LINK: Megan McArdle recaps Stephen Carter on some parts of just war theory. At MPSA this year, I was on a 'Just War Theories' panel, and virtually the first thing everyone says in an academic context when the subject of just war comes up is that there's no tradition of just war theory, just a bunch of sometimes-related theories. A broad-strokes theory has some use, so long as the person hearing it understands that they are either getting Thomas Aquinas' position (from which many, including within the Thomist tradition, have dissented on various matters; and keeping in mind that Thomas does not say very much on this topic at all), or else a compendium theory of some main features that are common across the work of many theorists, but not strictly reducible to them. The unfortunate tendency is to reify individual parts of the compendium theory without indicating what's controversial and why. Proportionality, and its cousin double effect, are postulates included in some just war theories under the 'ius in bello' section, but what they mean and when they should be applied are very much under debate.

It's important to be clear where there is play in the theory to make it clear where there is none.

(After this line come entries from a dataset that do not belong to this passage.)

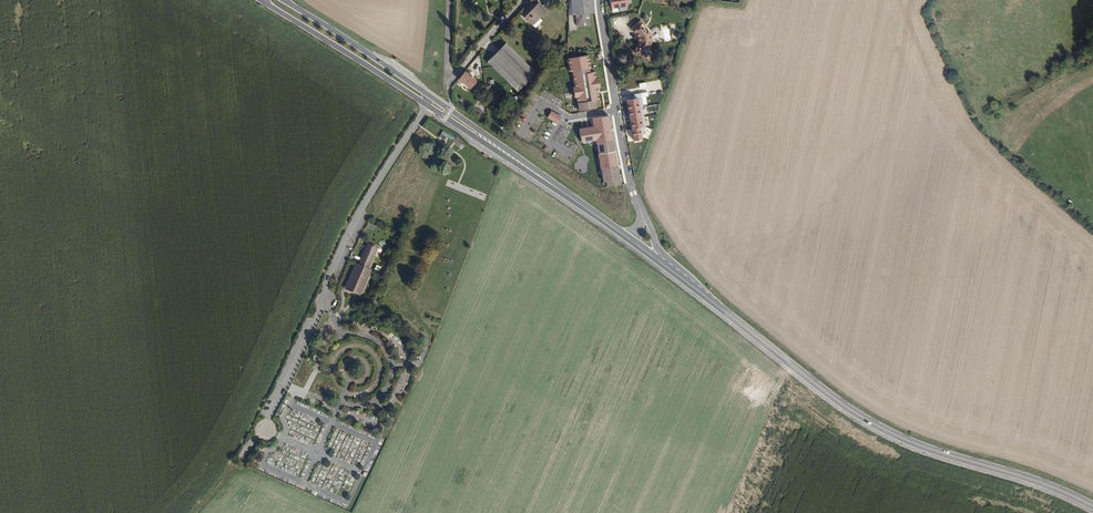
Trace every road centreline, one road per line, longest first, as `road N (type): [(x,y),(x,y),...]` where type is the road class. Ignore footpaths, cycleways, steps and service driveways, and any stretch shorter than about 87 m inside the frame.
road 1 (secondary): [(1092,506),(862,417),(666,266)]
road 2 (unclassified): [(430,102),(358,214),(287,384),(236,465)]
road 3 (secondary): [(628,237),(430,102)]
road 4 (residential): [(642,214),(599,0)]
road 5 (secondary): [(262,0),(430,102)]
road 6 (residential): [(525,0),(453,76),(449,0)]
road 7 (secondary): [(430,102),(285,1)]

The view of the second commenter is sadly common:

The whole idea of war is to impose your will on others, and the best way to do that is to destroy his ability to resist. And that means to kill as many of your enemies as possible as quickly as possible, so that they give up resistance.

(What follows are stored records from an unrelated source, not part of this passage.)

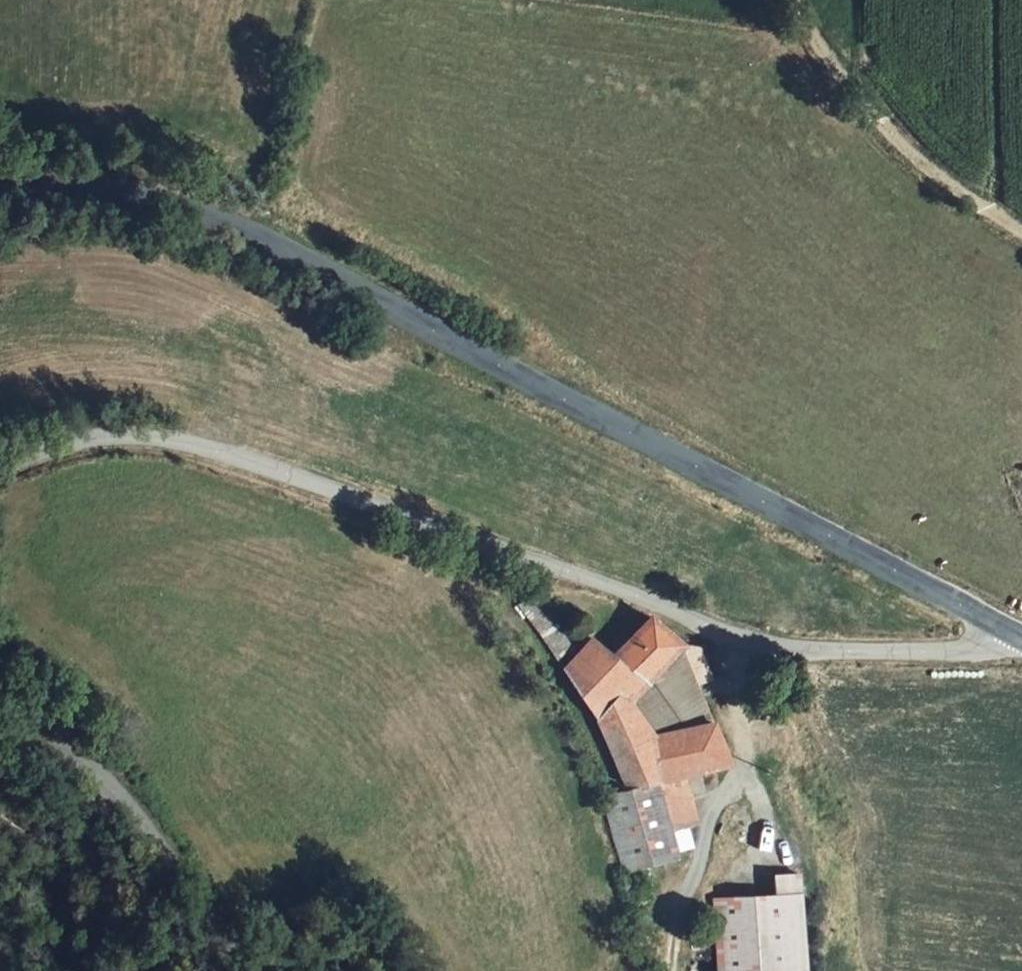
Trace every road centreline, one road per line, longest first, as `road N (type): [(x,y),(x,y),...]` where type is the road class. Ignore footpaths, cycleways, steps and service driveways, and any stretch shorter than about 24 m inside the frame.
road 1 (secondary): [(1021,639),(227,226),(127,191),(0,192)]
road 2 (unclassified): [(1021,644),(957,652),(741,645),(634,594),(194,441),(61,442),(0,475)]
road 3 (unclassified): [(0,708),(44,727),(106,786),(217,914),(251,970)]
road 4 (track): [(794,0),(814,41),(927,175),(1021,230)]
road 5 (track): [(227,226),(165,178),(0,150)]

A view like this takes a purported fact--that in certain wars, winning is what matters (I don't doubt this commenter has WWII in mind) and uses it to reject any jus in bello restriction whatsoever. By being clear about what can change depending on the facts of the situation, one gets a sense of theory's robustness: we can address what is reasonable within the framework of proportionality, even while disagreeing as to particular policy outcomes.